Ketentuan pembatasan dalam perjanjian tahun 2001 menempatkan Korea Selatan berada dalam posisi inferior dibandingkan dengan kemampuan rudal Korea Utara, sedangkan Pyongyang terus menerus meningkatkan kemampuan rudal dan militernya. Situasi inilah yang menyebabkan Seoul menjadi gelisah.

Rezim yang berkuasa di Korea Utara telah berhasil mengembangkan rudal balistik yang mampu menjangkau setiap lokasi di Korea Selatan dan semua fasilitas militer AS di Jepang dan Guam. Sebaliknya, beberapa situs vital militer di Korea Utara tidak terjangkau oleh rudal Korea Selatan sehingga tidak mungkin bagi Korea Selatan untuk melakukan serangan balik melalui rudal.

Pyongyang berusaha meluncurkan roket jarak jauh pada bulan April dan gagal. Roket meledak tak lama setelah peluncuran. Upaya yang dilakukan Korea Utara ini jelas mengabaikan masyarakat internasional dan Dewan Keamanan PBB mengutuk tindakan Korea Utara ini. Korea Utara mengklaim peluncuran rudal tersebut adalah upaya untuk menempatkan satelit ke orbit bumi, namun Amerika Serikat dan sekutunya di Pasifik menganggap peluncuran ini merupakan uji coba rudal balistik yang disamarkan oleh Korea utara.

Perjanjian AS-Korea Selatan merevisi kewenangan Seoul untuk mengembangkan rudal balistik dengan jangkauan 800 kilometer namun tetap membatasi kapasitas hulu ledak 500 kilogram. Revisi baru ini juga menyangkut pesawat tak berawak (drone) Korea Selatan, pesawat tak berawak yang memiliki jangkauan lebih dari 300 km tidak boleh membawa muatan lebih dari 2,5 ton. Untuk drone yang jangkauannya di bawah 300 km tidak ada pembatasan muatan.

Rudal Hyunmu-2
Rudal balistik jarak pendek Hyunmu-2 dikembangkan Korea Selatan
sesuai dengan pembatasan MTCR. Rudal ini memiliki akurasi sekitar 30 m
dan dilengkapi dengan hulu ledak cluster.
(Foto dirilis oleh ADD)

Korea Selatan juga diberi kewenangan untuk menyebarkan rudal jelajah dengan syarat hulu ledaknya tidak melebihi 500 kilogram. Beberapa sumber media sebelumnya telah menginformasikan bahwa Seoul telah mengerahkan rudal jelajah yang mampu terbang lebih dari 1.000 kilometer, namun pemerintah Seoul menolak untuk mengomentari hal ini.

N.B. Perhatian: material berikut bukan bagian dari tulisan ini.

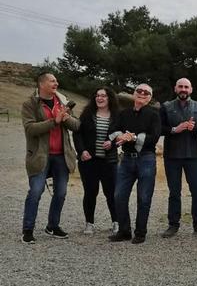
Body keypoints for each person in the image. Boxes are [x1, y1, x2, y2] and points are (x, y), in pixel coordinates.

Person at [21, 72, 80, 244]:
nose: (56, 83)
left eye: (56, 81)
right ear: (41, 84)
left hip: (61, 156)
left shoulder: (63, 101)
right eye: (52, 81)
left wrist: (65, 118)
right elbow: (30, 129)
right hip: (40, 156)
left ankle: (52, 226)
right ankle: (27, 230)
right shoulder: (30, 104)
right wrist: (54, 121)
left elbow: (77, 125)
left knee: (60, 193)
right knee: (36, 192)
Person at [160, 78, 197, 239]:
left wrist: (193, 128)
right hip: (172, 156)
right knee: (174, 191)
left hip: (193, 156)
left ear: (191, 89)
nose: (183, 89)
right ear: (175, 89)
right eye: (180, 86)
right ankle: (173, 224)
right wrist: (175, 129)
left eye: (186, 87)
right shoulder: (166, 107)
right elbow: (159, 129)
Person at [109, 84, 161, 244]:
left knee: (144, 197)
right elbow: (113, 130)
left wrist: (134, 138)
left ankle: (140, 232)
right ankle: (124, 231)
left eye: (146, 92)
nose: (142, 94)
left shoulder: (154, 115)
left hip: (146, 159)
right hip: (126, 159)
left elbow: (154, 137)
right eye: (139, 91)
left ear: (150, 98)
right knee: (119, 195)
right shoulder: (123, 113)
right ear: (134, 93)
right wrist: (121, 136)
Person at [73, 86, 120, 235]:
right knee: (90, 192)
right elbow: (77, 134)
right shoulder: (87, 114)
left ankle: (116, 222)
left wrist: (112, 143)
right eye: (97, 95)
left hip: (109, 161)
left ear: (109, 98)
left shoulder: (117, 116)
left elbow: (121, 136)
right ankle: (89, 223)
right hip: (89, 161)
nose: (100, 98)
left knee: (112, 193)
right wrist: (82, 151)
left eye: (103, 96)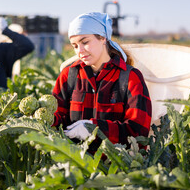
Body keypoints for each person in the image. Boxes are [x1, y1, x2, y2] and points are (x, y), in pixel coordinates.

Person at [52, 12, 152, 147]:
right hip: (75, 163)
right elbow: (59, 116)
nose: (80, 50)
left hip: (117, 164)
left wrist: (95, 129)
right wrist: (45, 118)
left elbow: (138, 132)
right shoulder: (68, 75)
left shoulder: (130, 78)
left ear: (103, 38)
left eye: (85, 42)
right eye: (75, 46)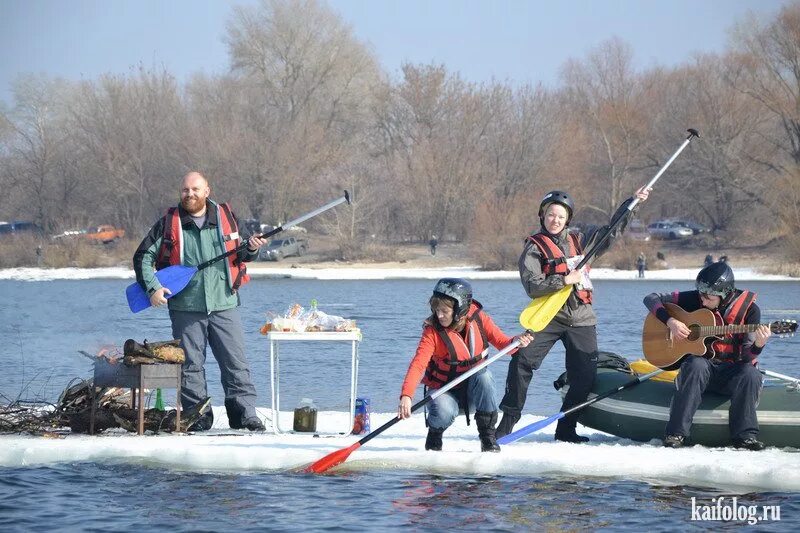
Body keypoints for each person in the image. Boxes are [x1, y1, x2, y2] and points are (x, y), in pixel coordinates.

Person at [497, 187, 651, 443]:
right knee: (521, 361)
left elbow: (611, 232)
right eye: (550, 215)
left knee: (584, 377)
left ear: (567, 219)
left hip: (581, 318)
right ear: (542, 216)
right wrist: (565, 279)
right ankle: (507, 421)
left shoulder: (580, 241)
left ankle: (566, 428)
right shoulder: (533, 249)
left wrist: (632, 203)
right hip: (549, 317)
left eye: (560, 216)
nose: (554, 220)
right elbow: (533, 286)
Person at [133, 171, 267, 432]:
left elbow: (244, 254)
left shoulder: (227, 218)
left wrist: (252, 248)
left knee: (235, 363)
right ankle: (198, 417)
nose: (190, 194)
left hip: (224, 304)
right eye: (185, 190)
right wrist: (153, 288)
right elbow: (142, 258)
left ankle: (244, 415)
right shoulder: (168, 224)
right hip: (186, 307)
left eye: (195, 189)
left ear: (207, 191)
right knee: (191, 367)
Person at [643, 261, 770, 450]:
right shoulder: (698, 297)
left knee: (751, 373)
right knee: (696, 364)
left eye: (708, 298)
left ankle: (744, 437)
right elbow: (651, 298)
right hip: (702, 369)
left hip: (731, 373)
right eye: (701, 295)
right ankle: (676, 434)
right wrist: (670, 322)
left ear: (724, 294)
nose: (702, 301)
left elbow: (746, 357)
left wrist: (758, 346)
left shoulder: (751, 311)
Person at [397, 278, 533, 452]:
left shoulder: (479, 319)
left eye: (444, 311)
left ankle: (488, 439)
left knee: (484, 376)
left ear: (460, 309)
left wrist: (517, 342)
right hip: (443, 391)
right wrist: (406, 395)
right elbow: (418, 364)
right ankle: (434, 436)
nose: (439, 316)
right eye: (436, 310)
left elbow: (503, 344)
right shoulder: (432, 332)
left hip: (473, 393)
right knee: (444, 411)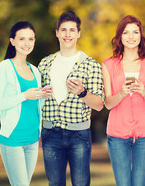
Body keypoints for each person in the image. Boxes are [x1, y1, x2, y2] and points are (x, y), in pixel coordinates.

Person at [38, 11, 104, 186]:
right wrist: (38, 128)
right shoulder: (45, 64)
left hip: (79, 136)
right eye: (64, 30)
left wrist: (83, 92)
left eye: (72, 30)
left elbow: (99, 104)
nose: (67, 34)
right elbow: (38, 101)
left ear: (78, 33)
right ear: (57, 32)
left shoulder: (91, 65)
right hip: (50, 133)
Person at [102, 15, 145, 186]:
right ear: (120, 36)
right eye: (126, 32)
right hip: (117, 133)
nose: (131, 36)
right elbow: (108, 103)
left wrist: (143, 91)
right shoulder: (108, 65)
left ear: (141, 36)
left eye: (135, 32)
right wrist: (121, 93)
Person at [0, 21, 51, 186]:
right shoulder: (5, 68)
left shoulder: (35, 71)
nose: (27, 43)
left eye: (31, 39)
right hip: (12, 139)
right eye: (22, 39)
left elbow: (35, 106)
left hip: (32, 139)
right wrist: (24, 95)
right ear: (12, 41)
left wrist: (44, 95)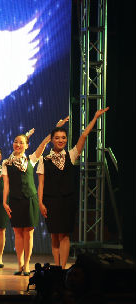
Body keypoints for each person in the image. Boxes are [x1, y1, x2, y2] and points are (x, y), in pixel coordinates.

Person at [38, 108, 108, 268]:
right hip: (50, 201)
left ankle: (62, 268)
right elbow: (41, 183)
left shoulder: (71, 154)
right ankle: (56, 268)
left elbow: (83, 136)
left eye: (63, 137)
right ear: (52, 140)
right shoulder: (44, 160)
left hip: (67, 201)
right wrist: (40, 203)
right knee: (54, 235)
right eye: (57, 138)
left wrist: (95, 117)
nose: (60, 140)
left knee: (64, 235)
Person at [2, 124, 53, 276]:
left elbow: (43, 144)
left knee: (28, 233)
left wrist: (55, 130)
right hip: (15, 201)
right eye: (15, 142)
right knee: (18, 233)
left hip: (30, 200)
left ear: (26, 146)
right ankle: (19, 265)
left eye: (21, 142)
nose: (17, 144)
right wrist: (4, 202)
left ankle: (27, 265)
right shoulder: (6, 163)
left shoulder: (31, 159)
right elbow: (6, 185)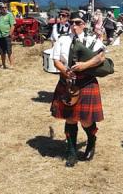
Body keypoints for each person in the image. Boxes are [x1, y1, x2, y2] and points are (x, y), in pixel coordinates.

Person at [50, 11, 106, 167]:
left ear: (85, 24)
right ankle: (72, 152)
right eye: (72, 23)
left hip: (86, 82)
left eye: (78, 23)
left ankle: (92, 140)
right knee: (70, 118)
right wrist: (65, 71)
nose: (74, 26)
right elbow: (56, 60)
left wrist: (85, 65)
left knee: (86, 120)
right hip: (67, 83)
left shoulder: (92, 40)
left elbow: (101, 57)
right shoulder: (62, 40)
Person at [0, 3, 16, 69]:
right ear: (0, 9)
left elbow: (13, 25)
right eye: (2, 7)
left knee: (9, 51)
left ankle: (12, 65)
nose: (4, 9)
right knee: (2, 51)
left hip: (7, 35)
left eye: (5, 7)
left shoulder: (9, 15)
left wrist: (10, 34)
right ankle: (3, 64)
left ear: (7, 8)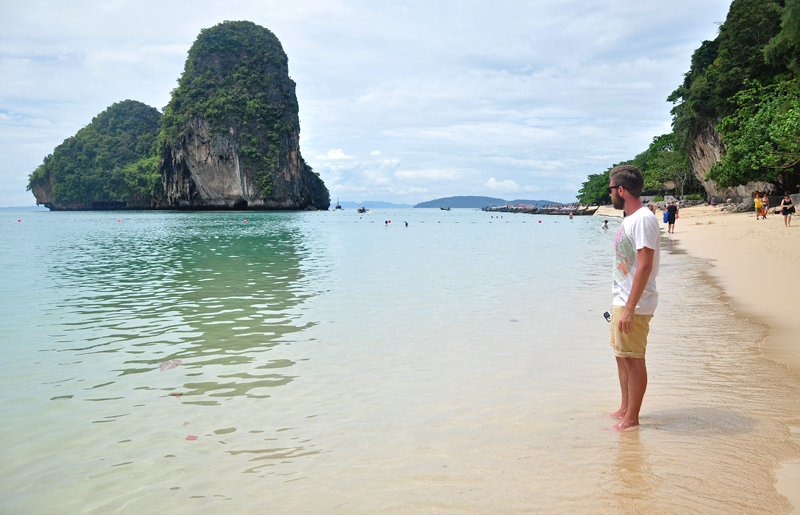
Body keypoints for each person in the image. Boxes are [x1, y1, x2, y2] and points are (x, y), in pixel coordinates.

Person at [607, 165, 660, 431]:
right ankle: (625, 408)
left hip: (634, 303)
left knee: (633, 357)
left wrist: (629, 309)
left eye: (610, 189)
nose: (609, 195)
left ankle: (632, 419)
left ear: (621, 190)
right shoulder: (630, 219)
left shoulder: (643, 219)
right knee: (622, 355)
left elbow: (645, 265)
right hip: (623, 299)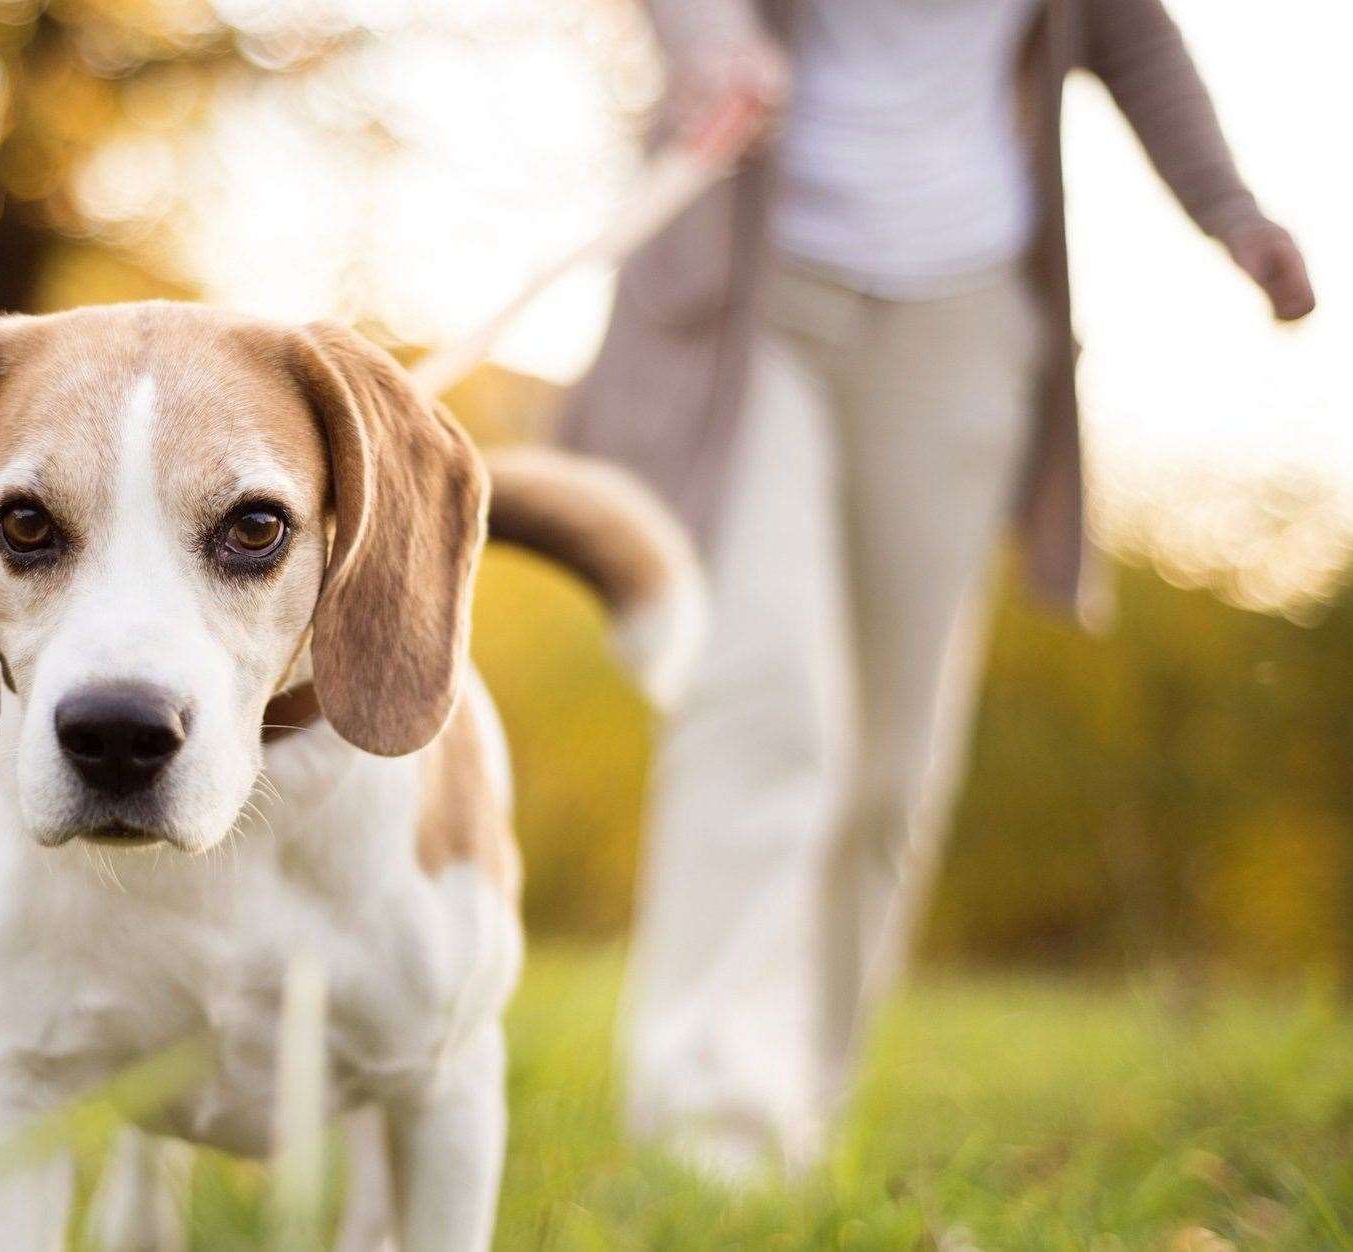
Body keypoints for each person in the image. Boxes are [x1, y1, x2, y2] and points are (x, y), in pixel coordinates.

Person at [560, 0, 1316, 1176]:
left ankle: (794, 1111)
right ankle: (707, 1127)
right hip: (753, 289)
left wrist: (1229, 210)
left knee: (888, 763)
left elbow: (1132, 33)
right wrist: (709, 34)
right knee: (766, 700)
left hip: (961, 319)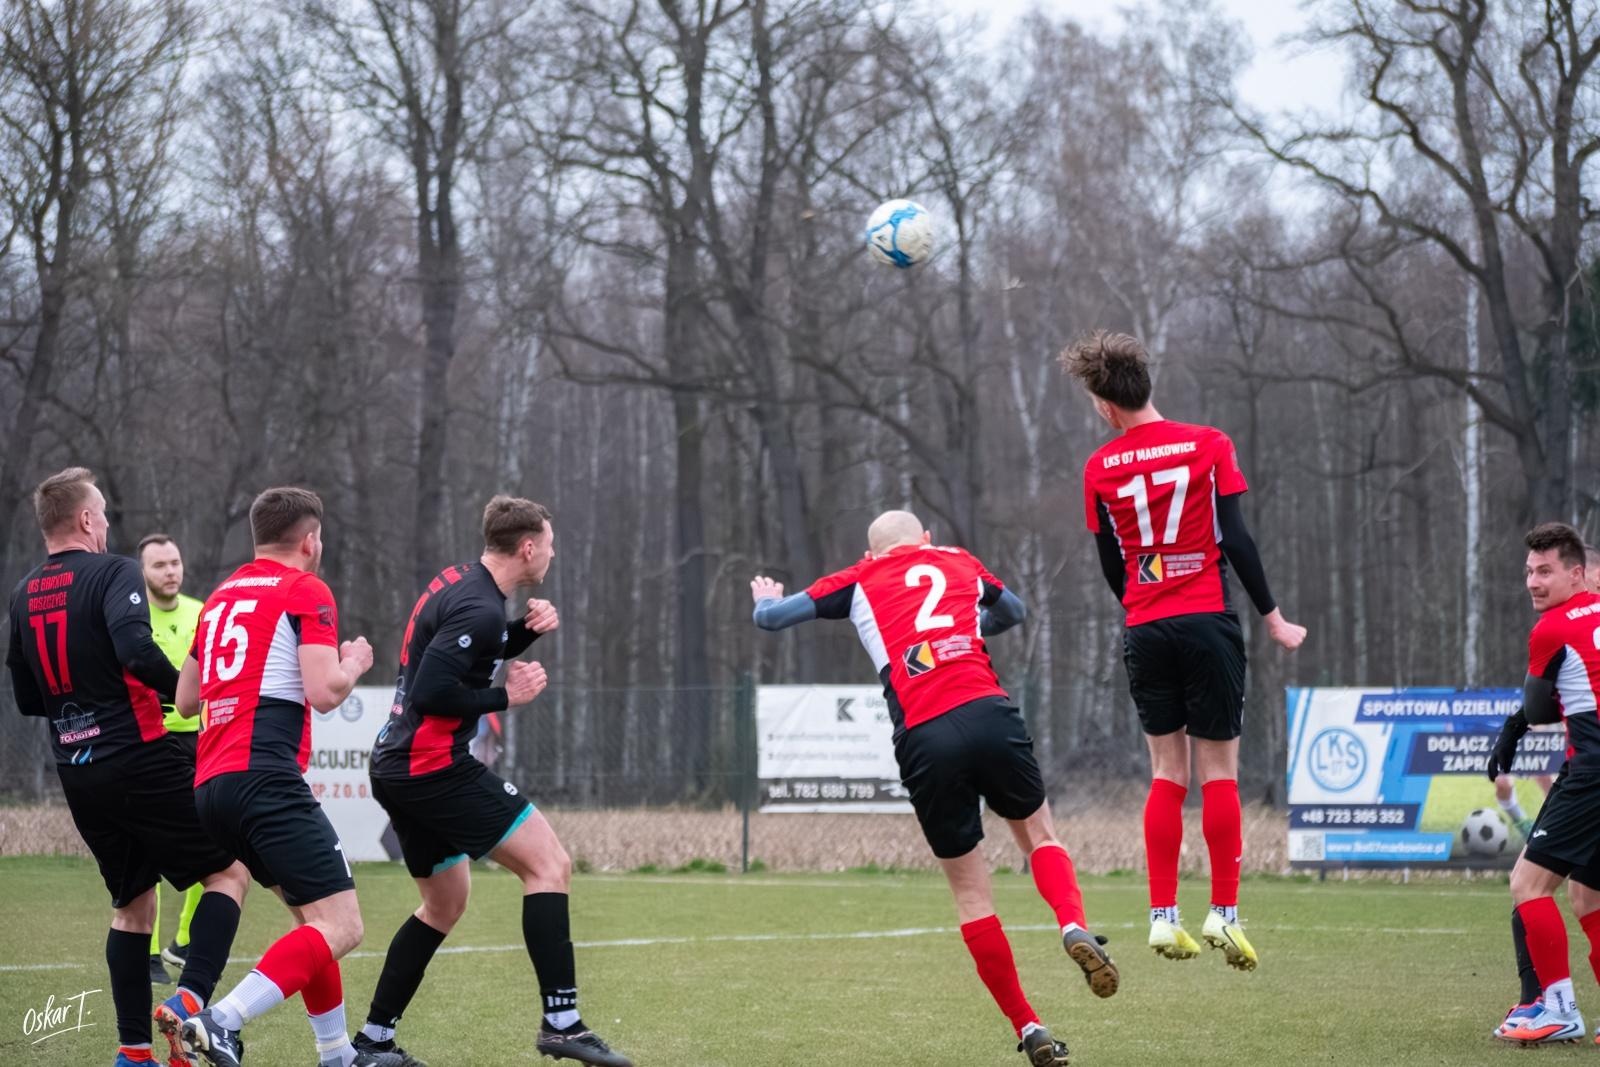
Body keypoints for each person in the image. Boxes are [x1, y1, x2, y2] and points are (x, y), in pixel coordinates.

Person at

Rudal jelajah lebih toleran ketimbang rudal balistik. Rudal jelajah biasanya terbang pada ketinggian yang rendah dengan kecepatan yang jauh lebih lambat dibandingkan rudal balistik. Namun meskipun memiliki keterbatasan dalam ketinggian dan kecepatan, rudal jelajah umumnya lebih akurat daripada rudal-rudal lainnya.

Sekretaris Pers Gedung Putih Jay Carney mengatakan kepada wartawan yang menyertai Presiden Obama dalam perjalanan kampanye ke California bahwa ketentuan-ketentuan dari perjanjian ini "merupakan respon bijaksana, proporsional, dan spesifik" terhadap tantangan dan bahaya yang ditimbulkan oleh kemampuan canggih militer Korea Utara.

Sampai saat ini Pyongyang belum memberikan tanggapan kepada media atas perjanjian baru ini, namun diperkirakan Korea Utara akan kembali mengirimkan kritik dan ancaman. Tidak diragukan lagi, Pyongyang akan menandai perjanjian ini sebagai bukti Washington dan Seoul tengah mempersiapkan usaha untuk berperang melawan Korea Utara.

Secara teknis, Korea Utara dan Kora Selatan masih dalam status perang sejak konflik Korea 1950-1953 berakhir dengan gencatan senjata dan bukan perjanjian damai. Memperluas jangkauan rudal balistik Korea Selatan kemungkinan juga akan memicu protes dari Rusia dan China.

Pertimbangan yang bijaksana adalah mengizinkan Korea Selatan membangun kekuatan tempurnya setidaknya sama dengan yang Korea Utara miliki. Jika Korea Selatan sudah benar-benar meningkatkan kemampuan rudalnya sesuai revisi perjanjian ini, setidaknya untuk sementara waktu Korea Utara mungkin akan mempertimbangkan kegiatan-kegiatan provokatifnya.